* _Your task_: Write out the entries again, starting with the line that contains "family: Asilidae" and going on through the line that contains "common name: Hemlock water-parsnip", with "species name" in place of "scientific name" and everything else left the same.

** Start of Recorded data **

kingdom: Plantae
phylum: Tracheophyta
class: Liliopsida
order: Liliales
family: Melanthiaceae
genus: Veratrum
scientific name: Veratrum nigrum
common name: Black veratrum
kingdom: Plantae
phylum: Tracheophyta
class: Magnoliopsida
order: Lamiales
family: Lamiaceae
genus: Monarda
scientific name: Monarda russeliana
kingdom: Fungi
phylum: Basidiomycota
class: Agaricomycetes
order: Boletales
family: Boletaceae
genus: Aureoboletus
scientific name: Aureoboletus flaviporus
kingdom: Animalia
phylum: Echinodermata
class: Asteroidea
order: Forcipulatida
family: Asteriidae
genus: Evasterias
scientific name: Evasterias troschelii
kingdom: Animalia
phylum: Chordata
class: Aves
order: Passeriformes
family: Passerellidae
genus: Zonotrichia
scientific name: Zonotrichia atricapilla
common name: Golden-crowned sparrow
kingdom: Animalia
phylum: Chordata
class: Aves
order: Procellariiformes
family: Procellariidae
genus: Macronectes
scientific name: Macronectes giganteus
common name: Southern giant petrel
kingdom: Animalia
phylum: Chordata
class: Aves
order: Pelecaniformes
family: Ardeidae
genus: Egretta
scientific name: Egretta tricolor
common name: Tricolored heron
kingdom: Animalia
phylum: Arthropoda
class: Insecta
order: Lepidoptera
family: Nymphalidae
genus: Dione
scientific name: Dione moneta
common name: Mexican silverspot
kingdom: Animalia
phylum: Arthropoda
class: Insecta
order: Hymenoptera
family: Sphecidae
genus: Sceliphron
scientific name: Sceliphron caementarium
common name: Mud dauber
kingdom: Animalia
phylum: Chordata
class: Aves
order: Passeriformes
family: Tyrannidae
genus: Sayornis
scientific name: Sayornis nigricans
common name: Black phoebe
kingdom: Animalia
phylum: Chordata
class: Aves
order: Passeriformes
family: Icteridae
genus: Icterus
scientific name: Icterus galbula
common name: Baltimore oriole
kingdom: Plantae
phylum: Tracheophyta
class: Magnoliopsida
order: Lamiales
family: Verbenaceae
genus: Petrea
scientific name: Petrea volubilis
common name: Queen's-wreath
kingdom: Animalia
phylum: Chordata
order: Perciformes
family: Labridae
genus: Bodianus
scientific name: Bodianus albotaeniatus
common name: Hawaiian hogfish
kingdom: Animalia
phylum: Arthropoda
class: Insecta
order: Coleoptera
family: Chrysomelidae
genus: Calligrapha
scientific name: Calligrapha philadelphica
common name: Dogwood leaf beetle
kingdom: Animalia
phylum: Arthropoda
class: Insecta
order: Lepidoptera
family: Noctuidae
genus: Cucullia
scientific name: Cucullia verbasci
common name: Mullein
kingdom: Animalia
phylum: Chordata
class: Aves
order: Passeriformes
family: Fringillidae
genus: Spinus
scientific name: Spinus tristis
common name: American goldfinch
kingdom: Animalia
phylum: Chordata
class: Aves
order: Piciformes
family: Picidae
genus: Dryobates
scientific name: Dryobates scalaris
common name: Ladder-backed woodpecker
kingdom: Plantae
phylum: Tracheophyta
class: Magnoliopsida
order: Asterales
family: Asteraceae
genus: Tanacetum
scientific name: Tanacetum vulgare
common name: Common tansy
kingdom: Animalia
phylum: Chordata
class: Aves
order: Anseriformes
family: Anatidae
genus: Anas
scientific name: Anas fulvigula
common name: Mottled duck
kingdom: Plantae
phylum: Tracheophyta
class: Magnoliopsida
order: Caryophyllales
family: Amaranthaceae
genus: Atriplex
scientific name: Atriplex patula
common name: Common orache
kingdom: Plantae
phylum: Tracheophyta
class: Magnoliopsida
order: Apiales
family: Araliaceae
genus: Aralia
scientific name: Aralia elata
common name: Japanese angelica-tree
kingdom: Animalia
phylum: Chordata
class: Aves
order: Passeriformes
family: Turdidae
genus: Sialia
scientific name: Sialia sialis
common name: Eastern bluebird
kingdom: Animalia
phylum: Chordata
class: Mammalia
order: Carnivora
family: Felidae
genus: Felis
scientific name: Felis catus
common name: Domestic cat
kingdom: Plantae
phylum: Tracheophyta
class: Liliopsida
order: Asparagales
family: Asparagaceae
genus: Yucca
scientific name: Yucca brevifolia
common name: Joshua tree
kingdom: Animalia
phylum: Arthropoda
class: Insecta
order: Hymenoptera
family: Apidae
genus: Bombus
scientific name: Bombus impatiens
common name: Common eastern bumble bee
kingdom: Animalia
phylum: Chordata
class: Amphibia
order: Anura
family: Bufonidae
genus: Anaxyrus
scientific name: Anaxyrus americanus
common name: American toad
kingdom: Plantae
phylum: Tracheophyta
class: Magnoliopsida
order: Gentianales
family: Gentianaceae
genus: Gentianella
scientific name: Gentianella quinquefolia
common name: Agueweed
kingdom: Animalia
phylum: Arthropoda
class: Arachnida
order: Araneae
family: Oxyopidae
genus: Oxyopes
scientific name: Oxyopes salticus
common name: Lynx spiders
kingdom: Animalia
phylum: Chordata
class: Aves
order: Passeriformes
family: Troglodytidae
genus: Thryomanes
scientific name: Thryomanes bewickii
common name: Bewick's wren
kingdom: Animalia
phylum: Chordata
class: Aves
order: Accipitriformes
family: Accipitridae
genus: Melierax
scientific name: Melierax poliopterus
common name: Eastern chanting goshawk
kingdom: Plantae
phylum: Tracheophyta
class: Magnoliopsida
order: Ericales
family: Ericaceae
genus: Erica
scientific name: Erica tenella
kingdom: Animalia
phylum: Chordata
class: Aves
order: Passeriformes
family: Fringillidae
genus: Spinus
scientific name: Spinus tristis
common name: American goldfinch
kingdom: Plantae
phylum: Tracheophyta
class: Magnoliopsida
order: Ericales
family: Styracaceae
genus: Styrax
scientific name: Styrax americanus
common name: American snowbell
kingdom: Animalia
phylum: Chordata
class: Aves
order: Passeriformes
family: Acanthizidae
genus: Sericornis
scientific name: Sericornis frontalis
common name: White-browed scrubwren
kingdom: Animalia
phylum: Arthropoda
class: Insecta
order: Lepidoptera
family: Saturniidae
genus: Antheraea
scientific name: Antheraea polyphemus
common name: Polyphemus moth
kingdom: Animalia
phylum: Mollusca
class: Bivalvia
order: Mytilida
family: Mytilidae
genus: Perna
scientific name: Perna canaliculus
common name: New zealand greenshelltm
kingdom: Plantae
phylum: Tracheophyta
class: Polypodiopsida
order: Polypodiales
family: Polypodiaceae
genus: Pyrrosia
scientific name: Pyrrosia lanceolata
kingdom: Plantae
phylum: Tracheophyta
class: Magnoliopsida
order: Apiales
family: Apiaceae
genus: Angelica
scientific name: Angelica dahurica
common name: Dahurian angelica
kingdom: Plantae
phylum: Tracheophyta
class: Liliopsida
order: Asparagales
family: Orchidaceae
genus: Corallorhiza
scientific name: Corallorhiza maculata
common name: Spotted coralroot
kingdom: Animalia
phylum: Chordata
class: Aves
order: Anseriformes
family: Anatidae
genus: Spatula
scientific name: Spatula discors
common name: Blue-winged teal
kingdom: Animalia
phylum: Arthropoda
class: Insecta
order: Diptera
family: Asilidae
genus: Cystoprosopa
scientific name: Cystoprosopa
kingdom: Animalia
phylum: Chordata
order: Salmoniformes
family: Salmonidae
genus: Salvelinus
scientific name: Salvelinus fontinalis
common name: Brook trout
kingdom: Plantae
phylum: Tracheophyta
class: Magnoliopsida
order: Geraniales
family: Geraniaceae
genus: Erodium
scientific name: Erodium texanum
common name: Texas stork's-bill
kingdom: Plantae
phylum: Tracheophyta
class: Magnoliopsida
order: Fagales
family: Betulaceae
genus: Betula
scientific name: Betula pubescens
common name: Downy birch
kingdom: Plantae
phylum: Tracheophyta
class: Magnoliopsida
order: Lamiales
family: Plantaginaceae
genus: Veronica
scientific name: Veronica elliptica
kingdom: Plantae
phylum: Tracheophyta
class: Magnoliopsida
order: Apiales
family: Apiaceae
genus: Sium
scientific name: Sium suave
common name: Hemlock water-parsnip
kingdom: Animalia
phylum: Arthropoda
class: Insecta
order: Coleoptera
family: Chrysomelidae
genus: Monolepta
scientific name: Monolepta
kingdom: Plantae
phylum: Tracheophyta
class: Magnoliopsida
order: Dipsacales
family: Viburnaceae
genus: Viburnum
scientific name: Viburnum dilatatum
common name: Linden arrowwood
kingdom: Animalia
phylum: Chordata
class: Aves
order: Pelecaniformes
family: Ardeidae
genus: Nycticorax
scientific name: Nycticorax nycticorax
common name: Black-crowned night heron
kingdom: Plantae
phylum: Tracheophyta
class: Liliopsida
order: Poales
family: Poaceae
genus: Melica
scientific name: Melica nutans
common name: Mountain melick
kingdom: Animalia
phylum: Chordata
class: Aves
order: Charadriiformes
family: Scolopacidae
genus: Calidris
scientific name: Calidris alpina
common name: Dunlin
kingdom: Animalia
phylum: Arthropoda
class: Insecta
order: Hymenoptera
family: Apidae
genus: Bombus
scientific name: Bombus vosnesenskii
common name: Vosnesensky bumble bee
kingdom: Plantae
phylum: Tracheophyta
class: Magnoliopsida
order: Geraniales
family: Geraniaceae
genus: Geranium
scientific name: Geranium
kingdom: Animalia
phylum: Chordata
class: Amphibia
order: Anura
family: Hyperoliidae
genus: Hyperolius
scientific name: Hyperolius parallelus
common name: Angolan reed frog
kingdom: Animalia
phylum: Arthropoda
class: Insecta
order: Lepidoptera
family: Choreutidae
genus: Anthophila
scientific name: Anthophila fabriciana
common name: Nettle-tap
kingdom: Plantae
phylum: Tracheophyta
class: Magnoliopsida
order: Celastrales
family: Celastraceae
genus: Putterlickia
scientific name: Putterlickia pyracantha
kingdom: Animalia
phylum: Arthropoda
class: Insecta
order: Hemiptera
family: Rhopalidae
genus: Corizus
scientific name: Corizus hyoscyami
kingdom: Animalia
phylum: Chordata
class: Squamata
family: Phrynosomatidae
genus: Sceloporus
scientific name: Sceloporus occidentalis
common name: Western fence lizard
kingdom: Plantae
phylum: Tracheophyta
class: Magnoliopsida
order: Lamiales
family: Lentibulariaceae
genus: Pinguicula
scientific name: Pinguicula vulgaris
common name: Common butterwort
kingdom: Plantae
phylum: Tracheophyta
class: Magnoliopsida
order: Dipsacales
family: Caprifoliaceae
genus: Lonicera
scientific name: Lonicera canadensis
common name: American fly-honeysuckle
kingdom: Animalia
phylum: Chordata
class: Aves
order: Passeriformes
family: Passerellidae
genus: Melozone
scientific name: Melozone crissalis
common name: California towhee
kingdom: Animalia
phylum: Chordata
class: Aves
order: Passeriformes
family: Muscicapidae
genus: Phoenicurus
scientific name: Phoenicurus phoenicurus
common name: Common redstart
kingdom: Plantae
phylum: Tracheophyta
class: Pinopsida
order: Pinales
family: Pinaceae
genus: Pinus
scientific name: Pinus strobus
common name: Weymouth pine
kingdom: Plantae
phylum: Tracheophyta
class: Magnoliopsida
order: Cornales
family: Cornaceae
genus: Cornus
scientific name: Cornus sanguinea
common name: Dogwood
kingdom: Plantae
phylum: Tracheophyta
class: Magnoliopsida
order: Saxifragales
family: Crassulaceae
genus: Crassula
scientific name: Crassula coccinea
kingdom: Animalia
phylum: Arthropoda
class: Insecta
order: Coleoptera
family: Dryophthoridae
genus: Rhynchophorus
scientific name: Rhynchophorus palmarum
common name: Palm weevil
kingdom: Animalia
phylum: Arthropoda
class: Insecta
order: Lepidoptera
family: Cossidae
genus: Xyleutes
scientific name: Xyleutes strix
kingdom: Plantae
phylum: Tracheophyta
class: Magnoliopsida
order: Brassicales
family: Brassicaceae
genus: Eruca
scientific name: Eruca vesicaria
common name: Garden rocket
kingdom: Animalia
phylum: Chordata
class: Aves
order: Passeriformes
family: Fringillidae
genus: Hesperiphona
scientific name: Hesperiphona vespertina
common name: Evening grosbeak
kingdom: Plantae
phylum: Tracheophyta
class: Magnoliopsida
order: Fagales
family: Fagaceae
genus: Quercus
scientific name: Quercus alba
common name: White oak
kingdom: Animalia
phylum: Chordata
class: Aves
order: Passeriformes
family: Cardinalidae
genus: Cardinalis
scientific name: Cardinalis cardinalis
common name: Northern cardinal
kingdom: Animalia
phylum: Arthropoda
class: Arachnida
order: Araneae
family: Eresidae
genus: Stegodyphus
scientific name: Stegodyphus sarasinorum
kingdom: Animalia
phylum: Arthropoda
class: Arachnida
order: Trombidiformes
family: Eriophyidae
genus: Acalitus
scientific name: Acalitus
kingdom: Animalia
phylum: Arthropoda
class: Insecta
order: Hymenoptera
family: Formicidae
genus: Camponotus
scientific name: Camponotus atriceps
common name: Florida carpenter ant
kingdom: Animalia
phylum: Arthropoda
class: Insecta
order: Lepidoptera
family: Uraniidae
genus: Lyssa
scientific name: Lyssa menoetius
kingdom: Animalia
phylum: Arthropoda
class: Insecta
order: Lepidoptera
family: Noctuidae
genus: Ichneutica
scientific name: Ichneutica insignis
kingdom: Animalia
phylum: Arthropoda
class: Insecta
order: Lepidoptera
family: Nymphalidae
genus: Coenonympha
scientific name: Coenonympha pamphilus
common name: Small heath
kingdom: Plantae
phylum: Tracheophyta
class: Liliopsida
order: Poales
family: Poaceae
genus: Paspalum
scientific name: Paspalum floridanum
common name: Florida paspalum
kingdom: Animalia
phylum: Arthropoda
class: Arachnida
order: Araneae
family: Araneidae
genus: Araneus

** End of Recorded data **

* _The reply_:
family: Asilidae
genus: Cystoprosopa
species name: Cystoprosopa
kingdom: Animalia
phylum: Chordata
order: Salmoniformes
family: Salmonidae
genus: Salvelinus
species name: Salvelinus fontinalis
common name: Brook trout
kingdom: Plantae
phylum: Tracheophyta
class: Magnoliopsida
order: Geraniales
family: Geraniaceae
genus: Erodium
species name: Erodium texanum
common name: Texas stork's-bill
kingdom: Plantae
phylum: Tracheophyta
class: Magnoliopsida
order: Fagales
family: Betulaceae
genus: Betula
species name: Betula pubescens
common name: Downy birch
kingdom: Plantae
phylum: Tracheophyta
class: Magnoliopsida
order: Lamiales
family: Plantaginaceae
genus: Veronica
species name: Veronica elliptica
kingdom: Plantae
phylum: Tracheophyta
class: Magnoliopsida
order: Apiales
family: Apiaceae
genus: Sium
species name: Sium suave
common name: Hemlock water-parsnip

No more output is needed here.